Speaking of catechesis, a priest once proposed-- hospitality, experience, reflection, catechesis. The point of the two middle phases is not didactic exemplification, but rather allowing the heart to open itself until it is large enough to take in something of the reality that catechesis invokes. I think that this stimulus to the heart is necessary in all four of these sorts of discourses, but perhaps there is large difference between what opens the heart to witness and what opens it to counsel? I think of the witness that led to the conversion of St Pachomius.
After the persecution, the great Constantine became emperor of the Romans. He was the first of the Christian emperors of Constantinople. But another chief wanted to take the empire away from him, and he declared war on him. He ordered a search in all the villages to be made for big and sturdy boys to become soldiers and fight against the enemy of God.

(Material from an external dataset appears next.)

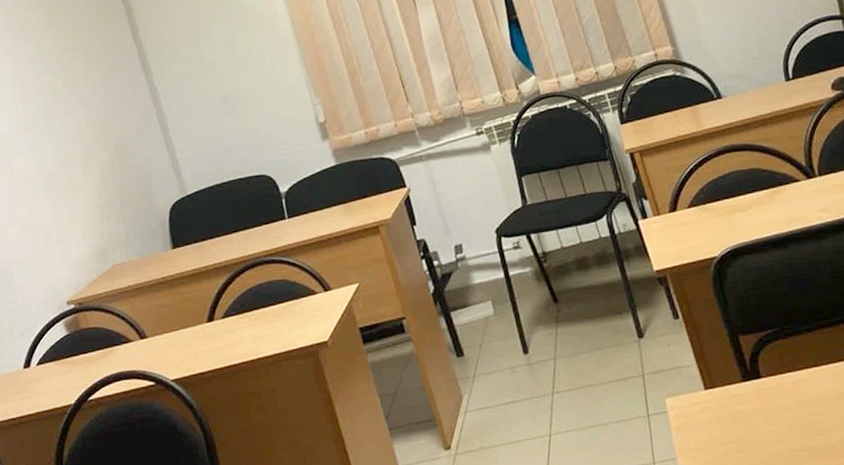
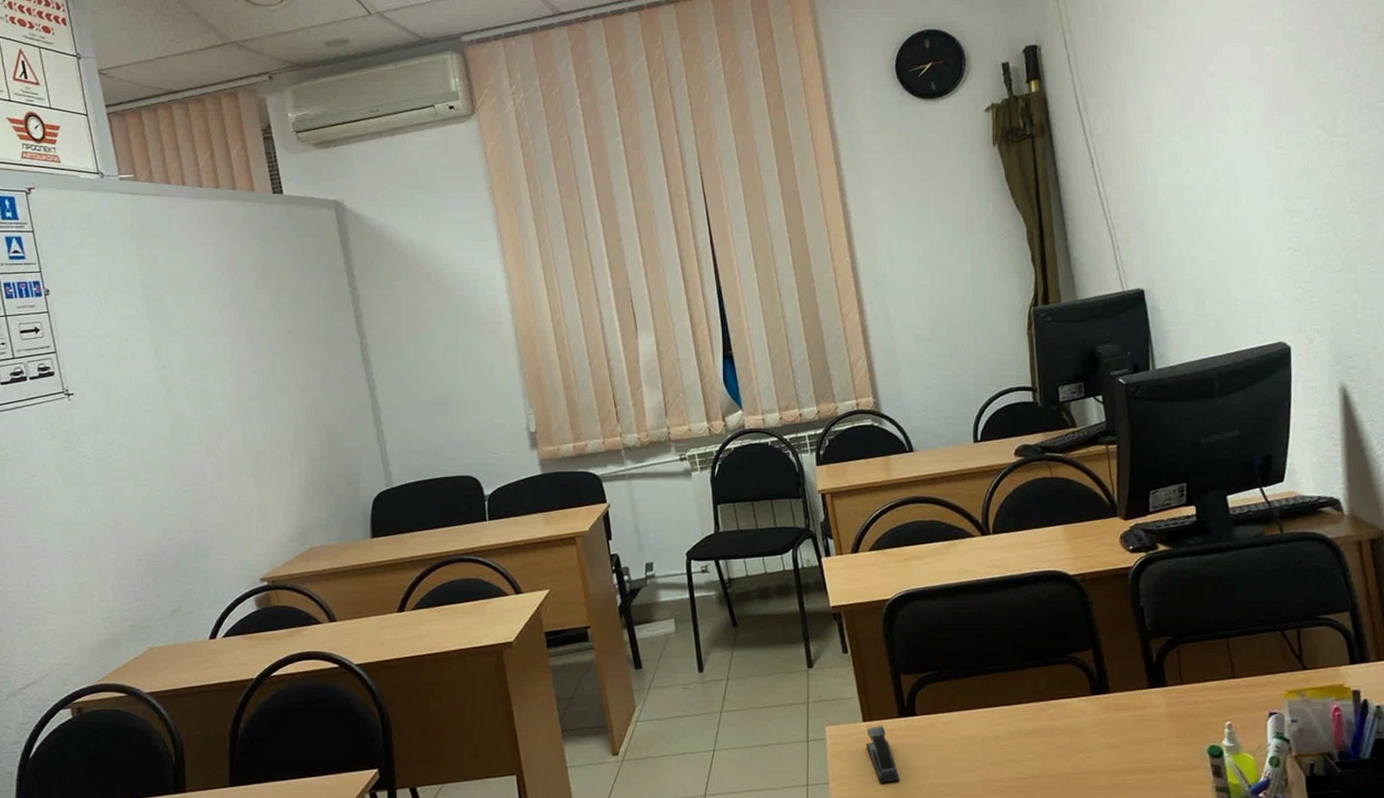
stapler: none [710,392,752,454] -> present [865,726,899,783]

Pachomius was twenty years old. They took him away although he was not very sturdy, because they needed so many. The boat sailed down the Nile, and at Thebes, the capital, they were thrown into prison.
That evening the people of the city came to visit them, bringing something to eat and drink, for they saw that they were very wretched. Pachomius asked his companions: "Who are they? Why are they so good to us when they do not know us?" They told him: "They are Christians; they treat us with love because of the God of Heaven."
Pachomius did not sleep. He prayed all night: "My Lord Jesus, the Christ, God of all the saints, may your goodness come quickly upon me. If you deliver me I will serve mankind all the days of my life." The following day they were put on boats and came to the city of Antinoe. While they were there, the emperor defeated his enemies. He sent all the soldiers home. Pachomius went south to the Upper Thebaid. He entered the church in a village called Seneset. He became a catechumen and was baptized. On the night of his baptism he had a vision. The dew of heaven came down onto his head, then it became a honeycomb in his right hand; and while he was considering it the honey flowed onto the ground and spread over the whole earth. A voice said to him: "Pachomius, this will happen to you before long."